Saturday, April 7, 2012

Bandwagon.

This is a tag along to yesterday's post, so if you didn't like what I had to say yesterday then maybe it's time to mosey on out of here for the night.

Another thing that makes me scream out in my car and listen to music that pokes at those emotions is when people turn out to be completely different than who I thought they were. I often enjoy giving people the benefit of the doubt and I look for the best in people. When that is shot down, spat upon, kicked on, and ruined...it makes me sad.

I am not often optimistic, but I like to believe that people are inherently good. That makes me like them more, and then I am more drawn to that person if I subconsciously believe that the person I am getting to know isn't the root of all evil. Now, it is my fault when my illusion and positive image of this person is changed by who they actually are. I mean, I shouldn't be surprised when I am proven wrong but...it still hurts. Especially when the person's behavior proves your ideas at first and then they figuratively punch you in the face with reality.

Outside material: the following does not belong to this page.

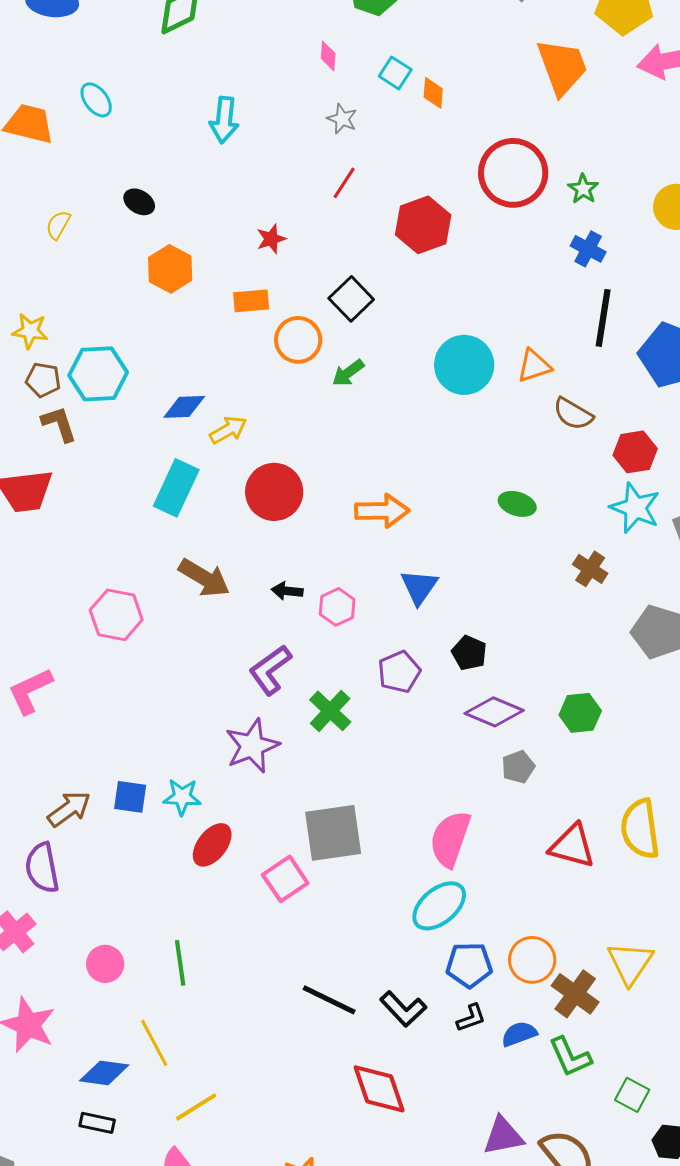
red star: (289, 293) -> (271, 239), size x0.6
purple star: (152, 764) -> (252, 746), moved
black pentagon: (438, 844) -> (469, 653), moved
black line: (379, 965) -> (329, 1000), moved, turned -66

Today, I am sad. Today, I was disappointed. Today, I came back to reality and realized that people may be good and nice but they aren't always who you think they are. This doesn't mean they aren't kind and good, but you just may have to re-evaluate the rest of them and your thoughts about who they are.

I still believe people are inherently good, and that they try to do things to be good. Some people, at least. Yes, I'm sad that I was...disillusioned. But that doesn't make the people who disillusioned me bad people, I just have to alter my view of them.

Yes, I'm irritated. Yes, I'm sad. Yes, I'm disappointed. Yes, I'm more confused than ever. BUT.
This is about me. I mean, people's behavior influence how I view them but this ultimately is a problem of me thinking someone was different than who they really are before they could even stop me. Which happens more often than you'd think.

Ultimately, this is about me. Unfortunately, I am the one pissing myself off today. Well...half of it is me. Maybe 3/4's. The other fourth is some other people, but that is life. I must learn to roll with the punches and move past this. I can do that because I'm a big girl that can handle her problems (that's what I tell myself at least).

I don't think I have ever been more steadfast in prayer more than the past month.
God, be my lamp because I have no idea where I'm going or what I am doing.